▸ Extract
# Need a UL listing for an exterior 1 hour stucco wall



## Robert (Mar 21, 2018)

I called out UL356 for an exterior 1 hour wall and plan check comment states this is for an interior wall only...the only difference I can see is my assembly specs 7/8" stucco vs. 3/4" for the UL356. It does not appear UL has an exterior 1 hour stucco wall assembly. I also looked at table 721.1 in CBC and there is nothing in their assemblies either for 2x4 wood studs @ 16" o.c. with stucco exterior and 5/8" type X interior. What am I missing?...It's a very common wall scenario less than 5' from property line and I can't find a tested assembly!


----------



## Francis Vineyard (Mar 21, 2018)

How about Table 721.1 (2) item 15 - 1.3? AWC may still provide details using FRTW sheathing.
There's also UL V322 with 1\2 inch Type X (exterior) gypsum. For addition details search productspec.ul.com


----------



## mark handler (Mar 21, 2018)

UL does not have numbers based on just exterior plaster
They do have numbers for plaster over gyp sheathing.

you need to remember UL is a testing lab for manufacturers products
contact the Exterior Plaster Manufacture  for the testing data on their product.


----------



## Pcinspector1 (Mar 21, 2018)

See IBC 721.1 (2), 15-1.3 for a one hour assembly. read the foot notes.


----------



## Robert (Mar 21, 2018)

Thank you....IBC has it in their table as PCinspector1 noted. Odd why it's not in CBC as it is a very common wall assembly....hopefully plan checker will accept it.


----------

▸ Extracted material
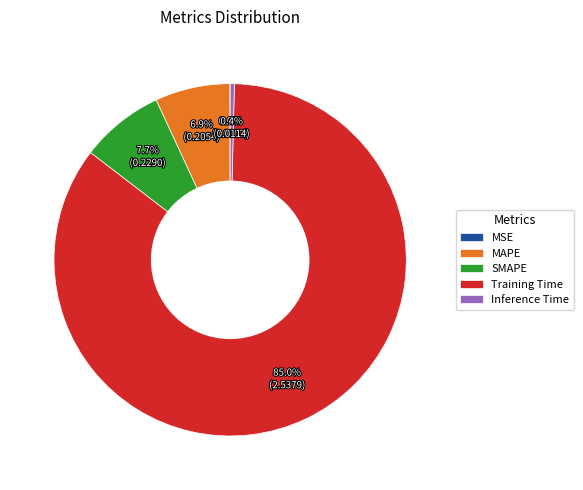

The Training Time slice represents 85% of the pie. True or false?

True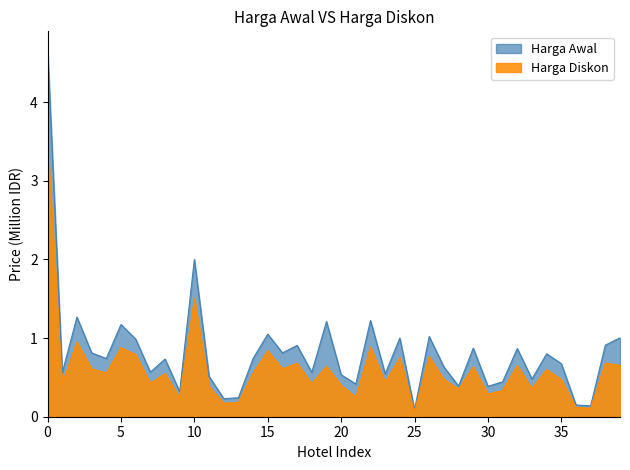

Reading left to right, transcribe all the data shown in this chart.

Harga Awal: 0=4.7	1=0.6	2=1.3	3=0.8	4=0.7	5=1.2	6=1.0	7=0.6	8=0.7	9=0.3	10=2.0	11=0.5	12=0.2	13=0.2	14=0.7	15=1.1	16=0.8	17=0.9	18=0.6	19=1.2	20=0.5	21=0.4	22=1.2	23=0.5	24=1.0	25=0.1	26=1.0	27=0.6	28=0.4	29=0.9	30=0.4	31=0.4	32=0.9	33=0.5	34=0.8	35=0.7	36=0.1	37=0.1	38=0.9	39=1.0
Harga Diskon: 0=3.5	1=0.4	2=0.9	3=0.6	4=0.6	5=0.9	6=0.8	7=0.4	8=0.6	9=0.2	10=1.5	11=0.4	12=0.2	13=0.2	14=0.6	15=0.8	16=0.6	17=0.7	18=0.4	19=0.6	20=0.4	21=0.2	22=0.9	23=0.4	24=0.8	25=0.1	26=0.8	27=0.5	28=0.4	29=0.6	30=0.3	31=0.3	32=0.7	33=0.4	34=0.6	35=0.5	36=0.1	37=0.1	38=0.7	39=0.7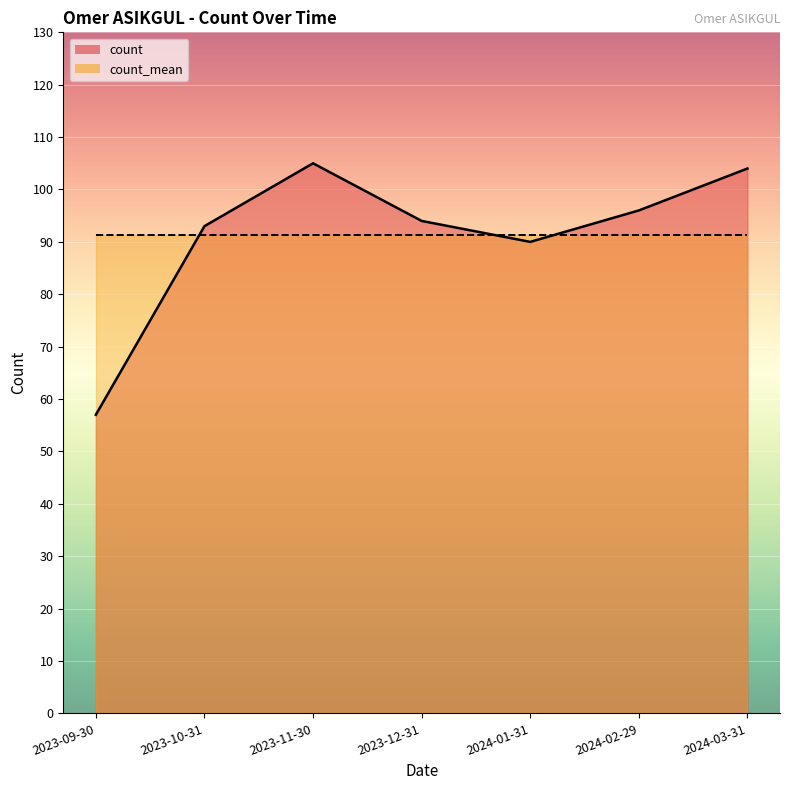

What is the sum of all count_line values?

639.0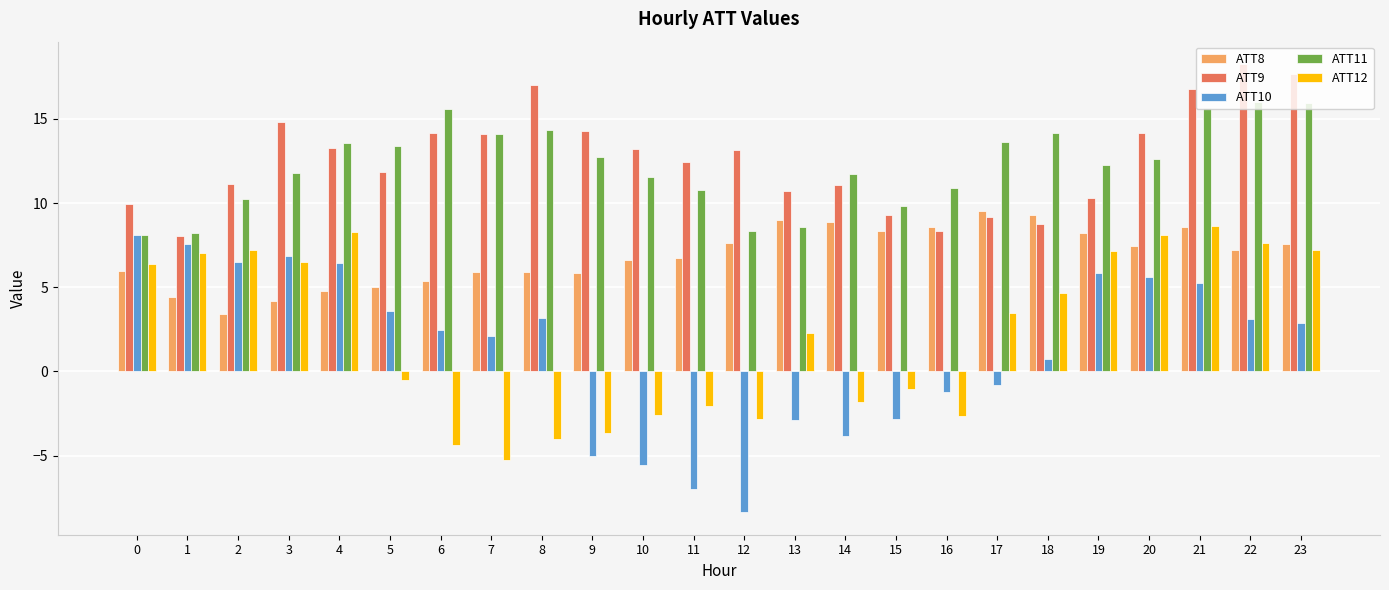

At which label does ATT8 reach its peak?

17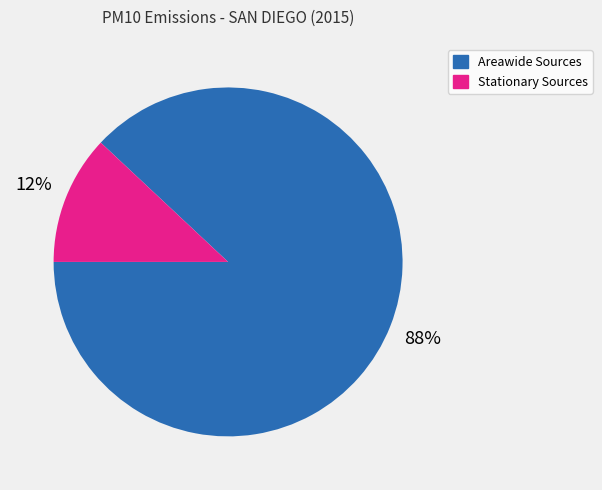

To the nearest percent, what is the average slice percentage?

50%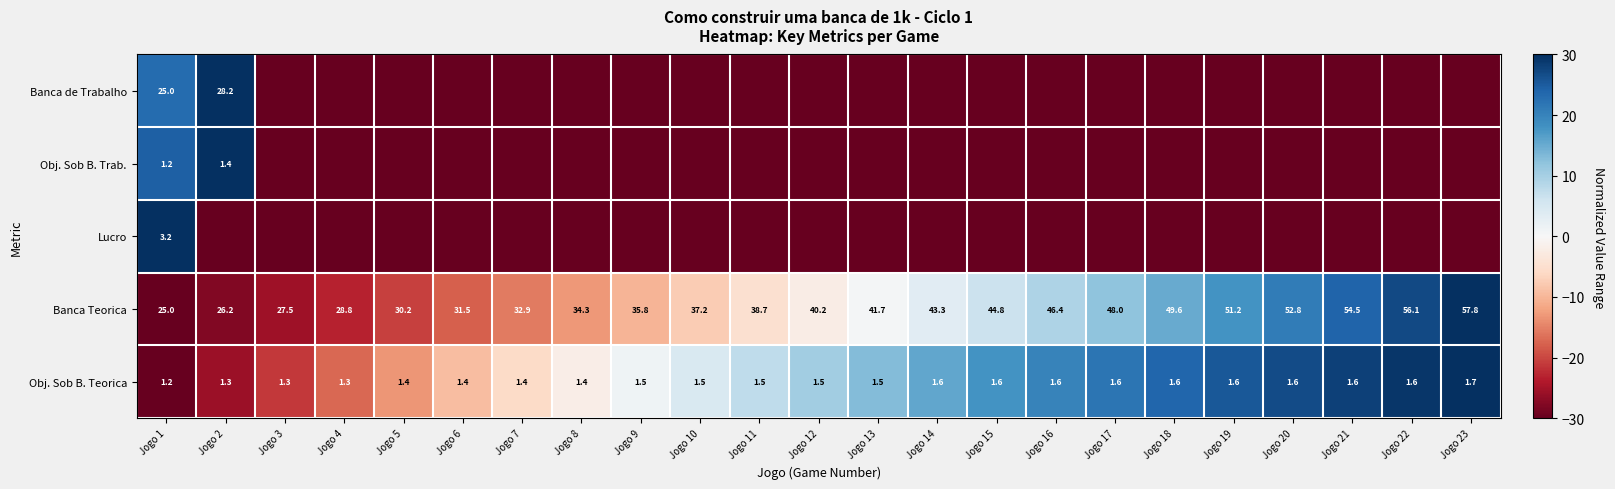

What is the difference between the maximum and minimum values in the Banca Teorica series?

32.8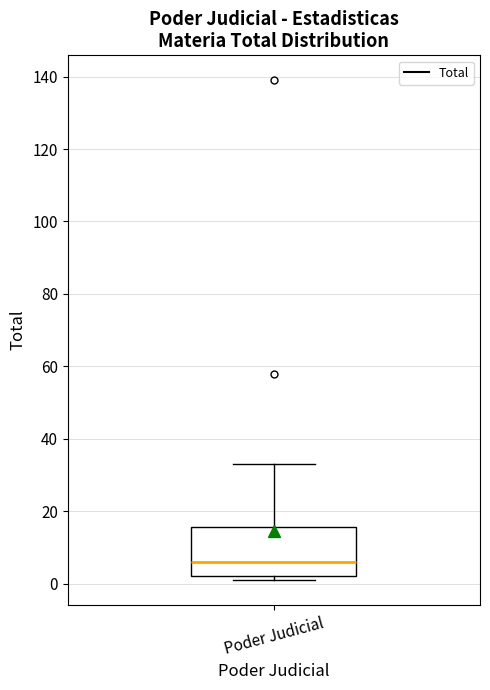

Read this box plot against the y-axis: the position of the median line, the range covered by the box, and the ends of both whiskers. The values are not printed on the chart, so give them approximately, as read against the axis.

median 6, box 2 to 16, whiskers 2 (just below the box's lower edge) to 34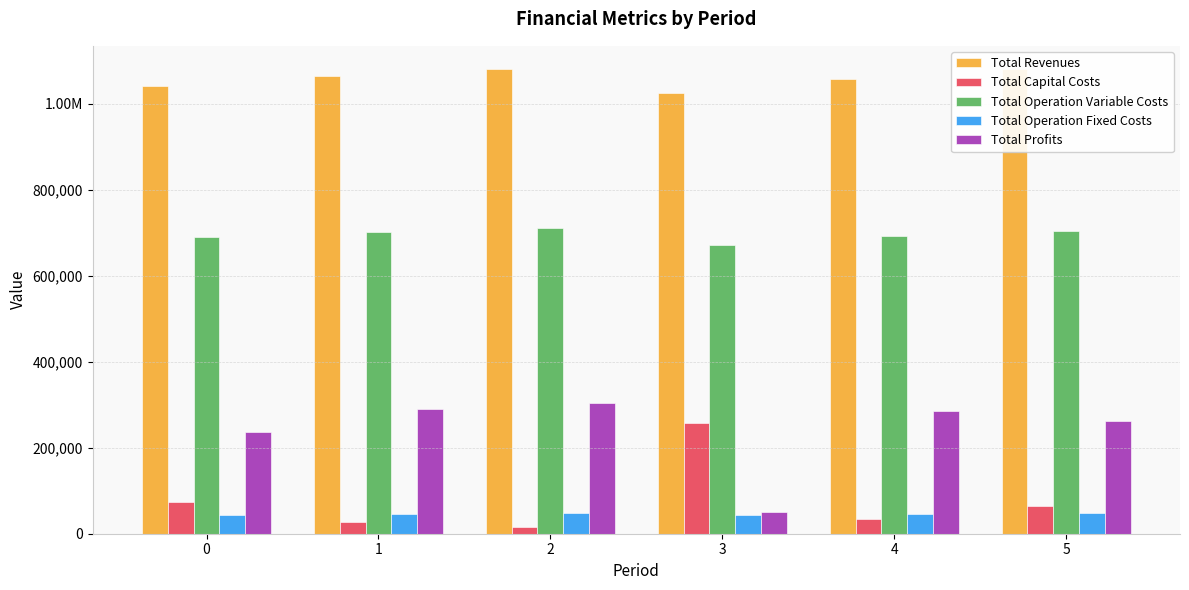

What is the maximum value for Total Revenues?

1080581.7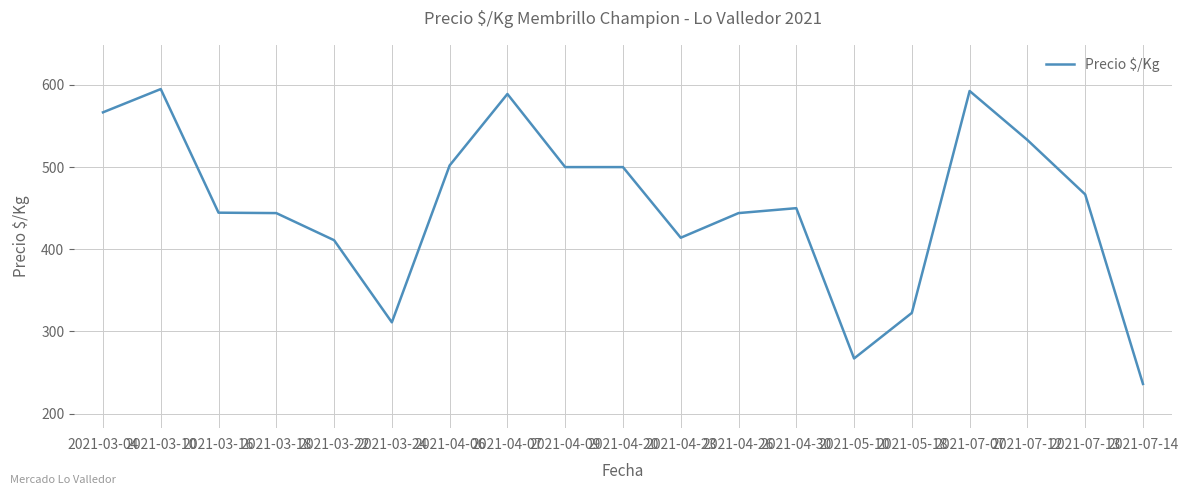

What is the change in value from 2021-04-23 to 2021-04-30?

+36.0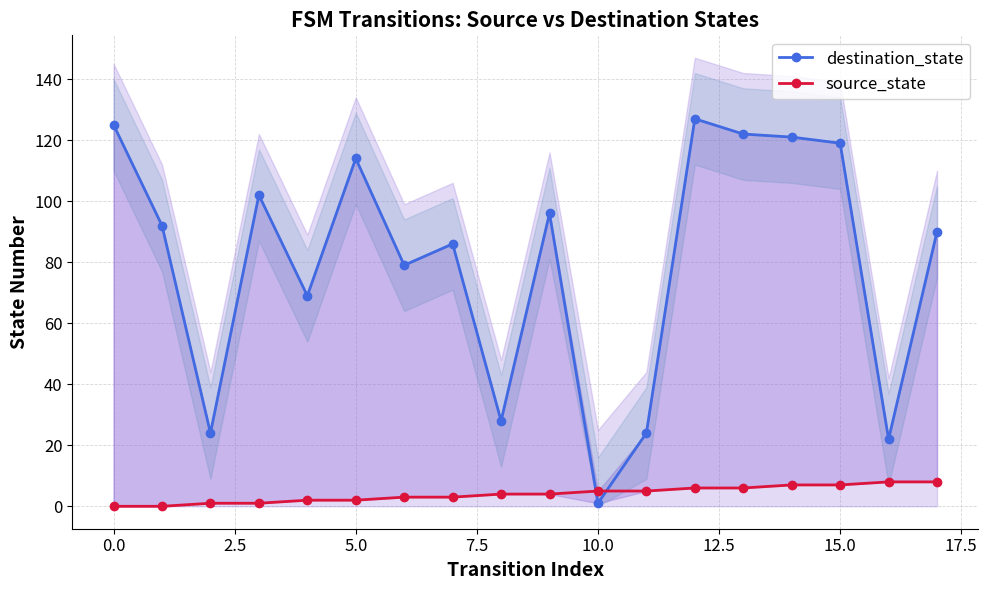

How many values in the destination_state series exceed 92?

8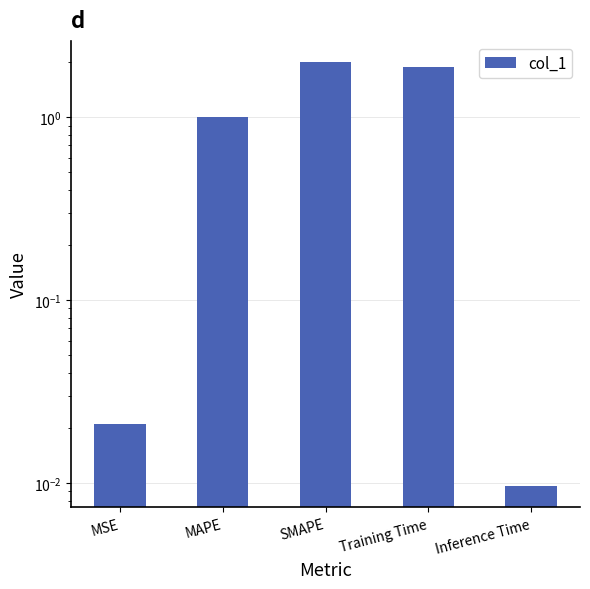

What is the change in value from MSE to MAPE?

+1.0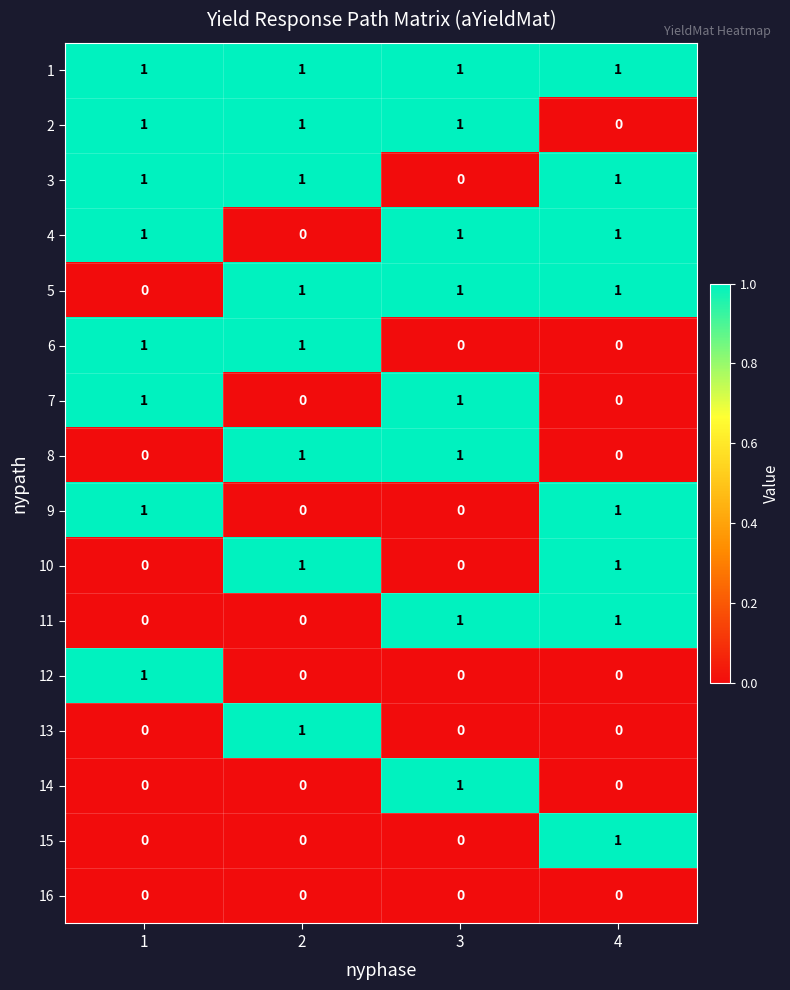

The 8 series shows 1 at 2. True or false?

True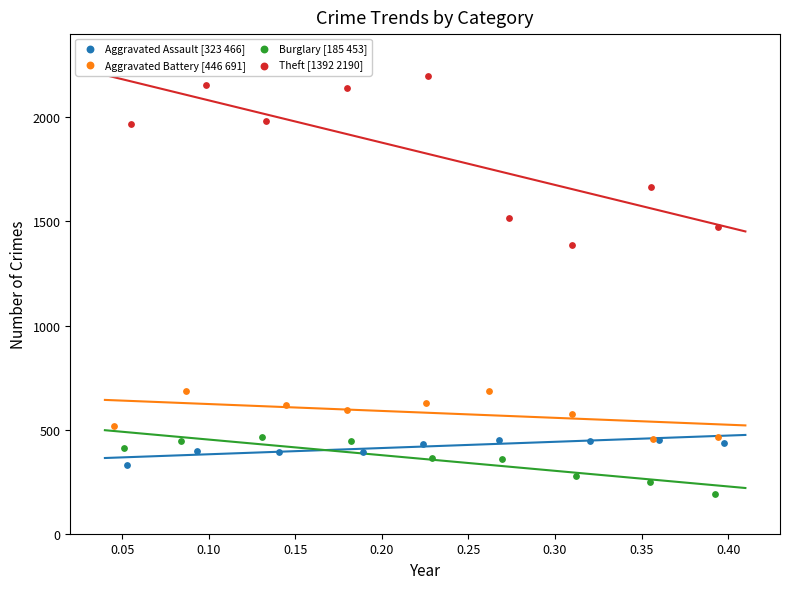

Which series has the largest Y range (max minus min)?

Theft [1392 2190]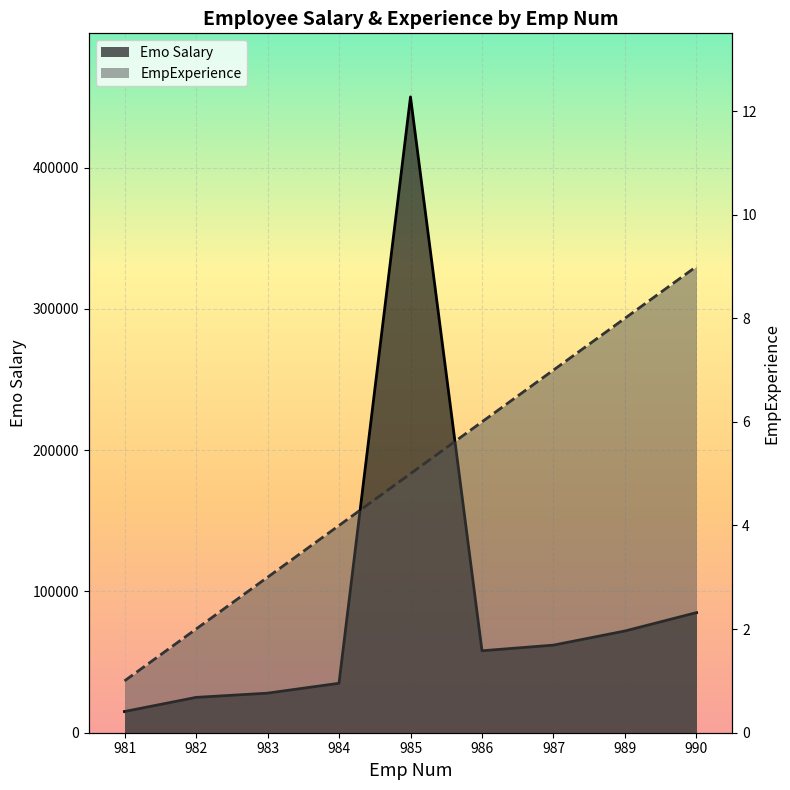

What is the lowest value of the EmpExperience series?

1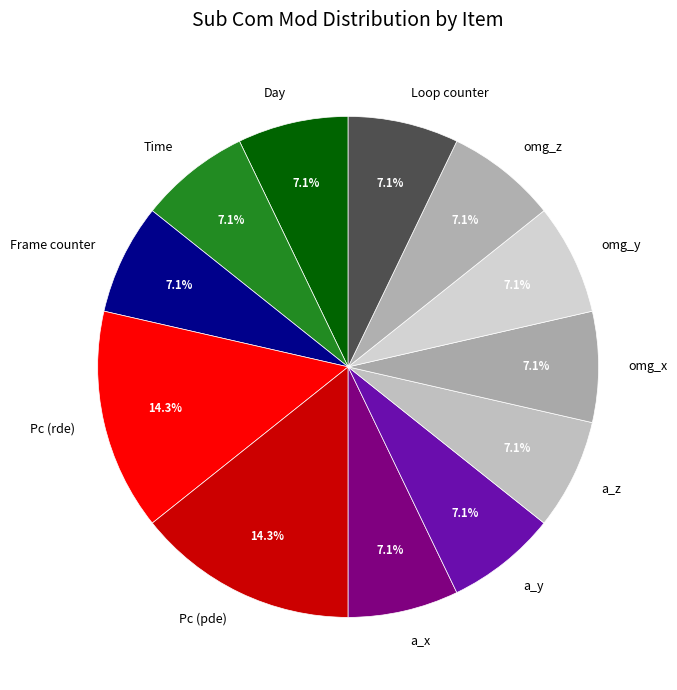

How many segments does this pie chart have?

12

▸ Apply what you read
1: Transcribe the stucco wall thread from "UL does not" up to and including "on their product.".
2: Summarize the stucco wall thread in two sentences.

▸ Task answers
1:
UL does not have numbers based on just exterior plaster
They do have numbers for plaster over gyp sheathing.

you need to remember UL is a testing lab for manufacturers products
contact the Exterior Plaster Manufacture  for the testing data on their product.

2: Robert needs a tested assembly for a common exterior one-hour wall of 2x4 wood studs at 16" o.c. with stucco outside and 5/8" type X inside, because plan check said UL356 is for interior walls only and he found nothing in CBC table 721.1. Replies point him to Table 721.1 (2) item 15-1.3 and UL V322 or to the plaster manufacturer's testing data, and he finds the assembly in the IBC table though not in the CBC.